### Exercise instructions
Write out each entry below exactly; the images do not belong in your copy.

### Source data
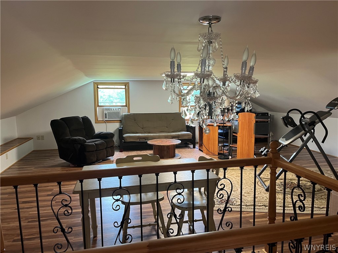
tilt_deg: -8.4
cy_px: 126
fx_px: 254
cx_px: 169
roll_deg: +0.7
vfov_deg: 53.1
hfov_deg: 67.3
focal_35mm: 26
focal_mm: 5.1
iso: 250
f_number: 1.6
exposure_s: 1/60
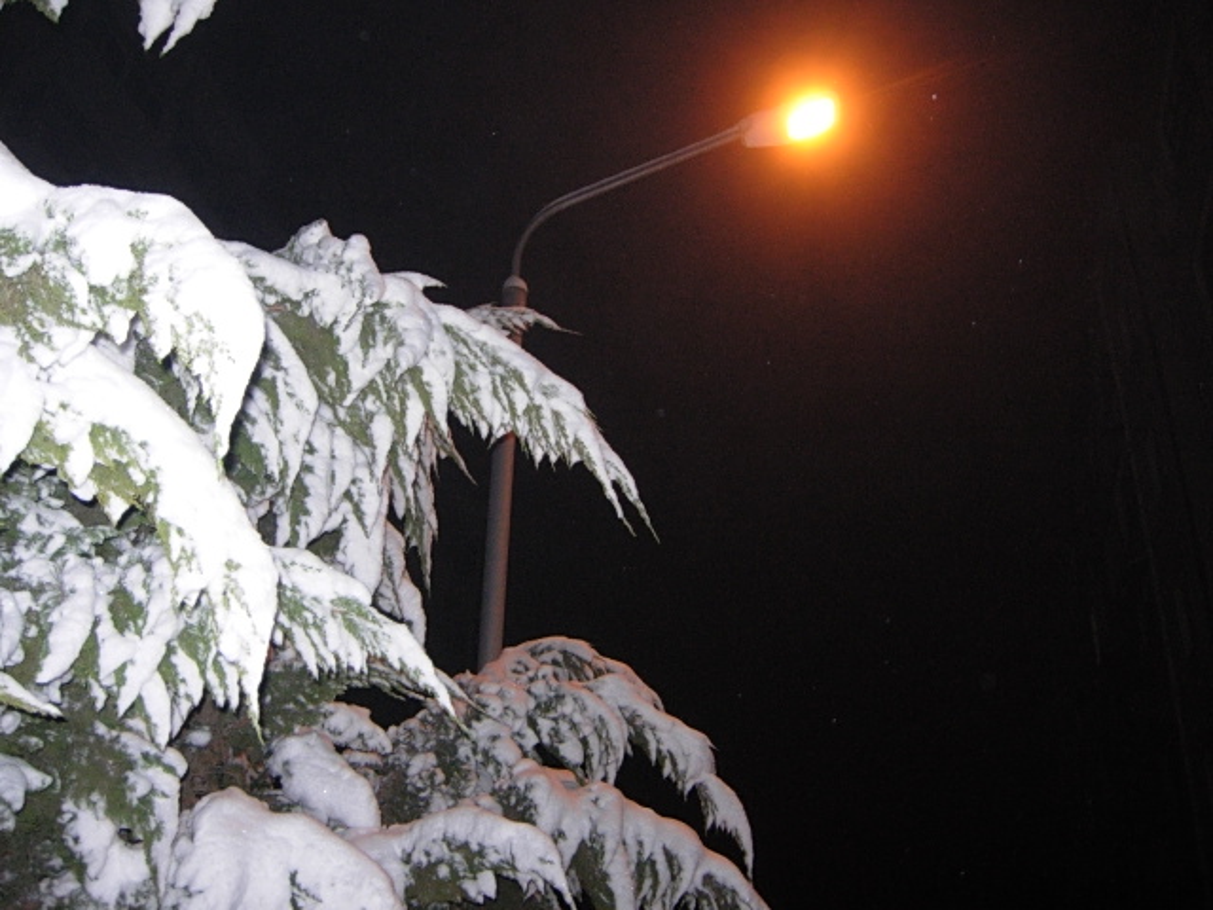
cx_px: 606
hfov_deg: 51.4
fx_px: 1261
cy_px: 455
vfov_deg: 39.7
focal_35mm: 36
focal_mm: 7.5
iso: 200
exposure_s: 1/128
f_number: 2.7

### Output for this task
tilt_deg: -8.4
cy_px: 126
fx_px: 254
cx_px: 169
roll_deg: +0.7
vfov_deg: 53.1
hfov_deg: 67.3
focal_35mm: 26
focal_mm: 5.1
iso: 250
f_number: 1.6
exposure_s: 1/60
cx_px: 606
hfov_deg: 51.4
fx_px: 1261
cy_px: 455
vfov_deg: 39.7
focal_35mm: 36
focal_mm: 7.5
iso: 200
exposure_s: 1/128
f_number: 2.7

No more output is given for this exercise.